If every project to produce green ammonia, green methanol, and renewable diesel comes online as planned, and if the fuels only go toward powering ships — not airplanes or vehicles or to other uses — they would make up less than 20% of global shipping’s fuel needs in 2030, which are expected to reach 290 million metric tons that year, Patterson said.
Those are two enormous “ifs.” Many of the announced fuel projects are facing serious headwinds, including high inflation, soaring production costs, and the Trump administration’s steep tariffs and clean-energy funding cuts. IMO’s recent decision to punt on its net-zero vote only deepens those challenges.
Last year, Danish energy giant Ørsted canceled plans to build a green-methanol plant in Sweden, citing weaker-than-expected interest from the maritime sector. Another Ørsted methanol project in Texas is facing uncertainty after the U.S. Department of Energy in May revoked an award of up to $99 million for the facility, as part of sweeping cuts to the Office of Clean Energy Demonstrations. In the Netherlands last month, Shell said it is abandoning construction on a biofuels plant in Rotterdam owing to the fuel’s lack of competitiveness.
“What we’ve seen is that this lack of demand and the shift in policy has led many projects to fold,” said Ingrid Irigoyen, president and CEO of the Zero Emission Maritime Buyers Alliance. “But that’s not because they weren’t good projects. These are good fuels that we need, and which are vastly scalable.”
The buyers alliance is a nonprofit group of about 50 multinational companies that helps negotiate clean-fuel contracts — including for waste-based biomethane — between producers, vessel operators, and firms that put their goods on ships. Irigoyen said such voluntary initiatives are meant to be a “catalyst” that helps to scale production and bring down costs of alternative fuels, not the sole engine of shipping decarbonization.

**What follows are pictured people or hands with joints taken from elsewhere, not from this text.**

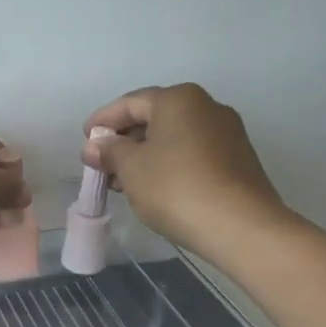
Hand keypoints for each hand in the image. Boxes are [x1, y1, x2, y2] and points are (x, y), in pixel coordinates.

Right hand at [81, 83, 291, 259]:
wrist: (241, 227)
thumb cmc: (175, 187)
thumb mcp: (130, 167)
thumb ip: (109, 150)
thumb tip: (96, 144)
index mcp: (179, 99)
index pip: (129, 103)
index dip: (102, 121)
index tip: (84, 141)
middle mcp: (206, 107)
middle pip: (153, 118)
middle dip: (123, 141)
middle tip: (99, 164)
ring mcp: (226, 134)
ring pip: (172, 138)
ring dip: (143, 156)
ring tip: (120, 182)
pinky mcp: (237, 161)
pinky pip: (191, 154)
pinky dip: (166, 165)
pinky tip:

“We can’t do it alone,” she added.
Even as shipping-industry groups and climate experts push for a global policy, there’s still widespread disagreement about how the framework should work in practice. Environmental groups oppose including crop-based biofuels, like soy and palm oil, given that their production can lead to forest loss and increase overall emissions. Policy analysts note that the ripple effects of higher fuel costs and carbon taxes across supply chains could disproportionately affect small and developing economies.
As IMO members navigate those questions, shipbuilders and owners are holding their breath for the answers.
This year, the number of new orders for alternative-fueled vessels has markedly declined compared to last year as companies adopt a “wait and see” approach, according to Jason Stefanatos, global decarbonization director at DNV.
In September, the advisory firm recorded no fresh orders for ships capable of running on methanol or ammonia, though nearly 360 methanol ships and nearly 40 ammonia ships are on the books through 2030.
Subramanian noted that vessels and port equipment are often designed to last for decades, and that many shipping firms are at the point of deciding whether to invest in a status-quo fleet or the next, cleaner generation.
Decarbonization “is a very natural opportunity to upgrade shipping infrastructure that’s otherwise been around for 30 or 40 years,” he said. “And the investment-certainty piece is key to that.”